Russia and Ukraine clash in air assault duels behind the front line

Russia and Ukraine targeted each other's territories on Sunday with drone attacks and airstrikes that hit urban centers and energy facilities, as both sides look for ways to inflict damage beyond the battlefield.

The Russian military said it shot down nearly 60 Ukrainian drones over the Krasnodar region in southwestern Russia, which Ukraine has increasingly targeted in recent weeks because it hosts energy and military facilities supporting combat operations .

Local Russian officials said an oil refinery was hit in the attack. A Ukrainian security official, speaking on condition of anonymity to discuss sensitive military matters, said Ukrainian drones hit the refinery and a military airfield in the region. Russian officials have not commented on the reported attack at the airport.

Ukrainian officials said Russia struck northeastern Ukraine, including the city of Kharkiv, killing at least 10 civilians and wounding more than 20 people. Russia has not commented on the attacks, which could not be independently confirmed. Kharkiv, Ukraine's second-largest city, has been hit by Russian missiles in recent months, in what military experts say is a Russian tactic intended to create panic and force residents to flee.

Attacks on logistics hubs and troop concentrations deep behind enemy lines have been a constant in this war. But it has become even more important for Ukraine as it seeks to relieve troops who are struggling to contain the Russian advance on the ground by disrupting Moscow's military operations.

Since the fall, Russia has had the upper hand on the battlefield, allowing it to launch assaults on different parts of the more than 600-mile-long front line to probe and break through Ukrainian defenses. More recently, it opened a new front in northeastern Ukraine, near Kharkiv, quickly capturing several settlements and forcing the Ukrainian army to redeploy units there from other battlefield hot spots.

Now, Russia is trying to make the most of the situation by breaking through the now thinned Ukrainian lines.

The Ukrainian General Staff reported that more than 80 Russian attacks occurred on Saturday. Many of them took place in the southeastern region of Donetsk, which Russia annexed in 2022 but does not fully control. Notably, the Ukrainian military said it repelled a major Russian attack involving tanks in Khasiv Yar, a Ukrainian stronghold that is one of Russia's main targets in the Donetsk region.

Over months of bloody attacks, Russia gradually retook Ukrainian territory. Pasi Paroinen, an analyst at the Finnish group Black Bird, which analyzes satellite images and battlefield combat footage, said Russia has gained more territory this year than it lost during Ukraine's summer counteroffensive last year .

Part of Ukraine's strategy to disrupt this slow but steady advance has been a sustained air campaign against Russian facilities that supply fuel and other refined petroleum products to tanks, ships and fighter planes.

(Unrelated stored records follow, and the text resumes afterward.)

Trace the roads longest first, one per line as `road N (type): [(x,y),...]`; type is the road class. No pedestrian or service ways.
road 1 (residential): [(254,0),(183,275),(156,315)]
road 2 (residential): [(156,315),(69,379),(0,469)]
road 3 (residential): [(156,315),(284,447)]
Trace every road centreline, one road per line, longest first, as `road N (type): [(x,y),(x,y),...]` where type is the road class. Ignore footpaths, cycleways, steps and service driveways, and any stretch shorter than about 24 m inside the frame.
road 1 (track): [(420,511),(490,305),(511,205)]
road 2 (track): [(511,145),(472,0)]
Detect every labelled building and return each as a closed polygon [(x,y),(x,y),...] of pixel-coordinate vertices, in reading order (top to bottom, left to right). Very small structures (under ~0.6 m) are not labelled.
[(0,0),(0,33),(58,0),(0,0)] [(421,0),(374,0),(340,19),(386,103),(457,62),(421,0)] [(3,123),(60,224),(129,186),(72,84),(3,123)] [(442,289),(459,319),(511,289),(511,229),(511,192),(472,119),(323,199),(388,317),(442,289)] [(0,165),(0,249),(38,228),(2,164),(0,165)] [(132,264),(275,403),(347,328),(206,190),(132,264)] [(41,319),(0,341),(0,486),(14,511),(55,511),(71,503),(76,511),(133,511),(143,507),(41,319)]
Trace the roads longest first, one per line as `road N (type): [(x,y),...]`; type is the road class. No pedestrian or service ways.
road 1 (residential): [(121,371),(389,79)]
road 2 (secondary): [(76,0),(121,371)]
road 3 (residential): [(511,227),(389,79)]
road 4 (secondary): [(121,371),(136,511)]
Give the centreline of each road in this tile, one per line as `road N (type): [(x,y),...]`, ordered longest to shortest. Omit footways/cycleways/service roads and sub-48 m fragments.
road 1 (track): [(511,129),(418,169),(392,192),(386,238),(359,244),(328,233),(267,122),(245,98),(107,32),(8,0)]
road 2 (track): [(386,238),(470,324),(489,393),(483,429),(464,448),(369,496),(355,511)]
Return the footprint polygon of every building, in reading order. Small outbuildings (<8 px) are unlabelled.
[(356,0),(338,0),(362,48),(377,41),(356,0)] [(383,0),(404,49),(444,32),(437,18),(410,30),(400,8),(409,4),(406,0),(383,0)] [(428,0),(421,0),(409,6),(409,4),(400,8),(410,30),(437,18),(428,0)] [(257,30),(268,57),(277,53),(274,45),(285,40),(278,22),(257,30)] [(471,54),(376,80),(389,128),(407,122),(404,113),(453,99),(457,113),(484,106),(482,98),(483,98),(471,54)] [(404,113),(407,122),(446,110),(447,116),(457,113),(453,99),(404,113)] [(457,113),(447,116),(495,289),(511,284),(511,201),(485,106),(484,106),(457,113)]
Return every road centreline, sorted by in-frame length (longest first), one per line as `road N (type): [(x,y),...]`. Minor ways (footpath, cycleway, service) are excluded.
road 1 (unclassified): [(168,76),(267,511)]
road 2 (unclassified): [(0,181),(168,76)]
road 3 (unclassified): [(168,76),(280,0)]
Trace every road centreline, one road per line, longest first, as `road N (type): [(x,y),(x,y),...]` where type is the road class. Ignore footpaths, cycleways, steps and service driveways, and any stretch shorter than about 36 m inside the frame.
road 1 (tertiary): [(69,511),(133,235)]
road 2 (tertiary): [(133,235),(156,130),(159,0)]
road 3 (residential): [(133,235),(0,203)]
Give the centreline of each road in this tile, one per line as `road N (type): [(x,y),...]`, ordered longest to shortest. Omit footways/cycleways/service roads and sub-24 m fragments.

Six Ukrainian drones struck an oil refinery in Slavyansk in Russia's Krasnodar region on Sunday, forcing the plant to halt operations, according to state news agency TASS.

The campaign also appears intended to weaken Russia's energy industry, which is at the heart of Russia's economy and war effort. The United States said in a report released last week that strikes had “disrupted about 14% of Russia's oil refining capacity” and that domestic gasoline and diesel prices had risen 20-30% by mid-March. % in Russia. The report only covered a two-month period, from the end of January to the end of March.

Russia also said Sunday it had intercepted nine Ukrainian missiles headed toward Crimea, the Ukrainian peninsula that Moscow illegally annexed in 2014. Moscow has turned the peninsula into a military logistics hub to funnel troops and ammunition to the battlefield in the south . It has also been used as a launch pad for drone and missile attacks.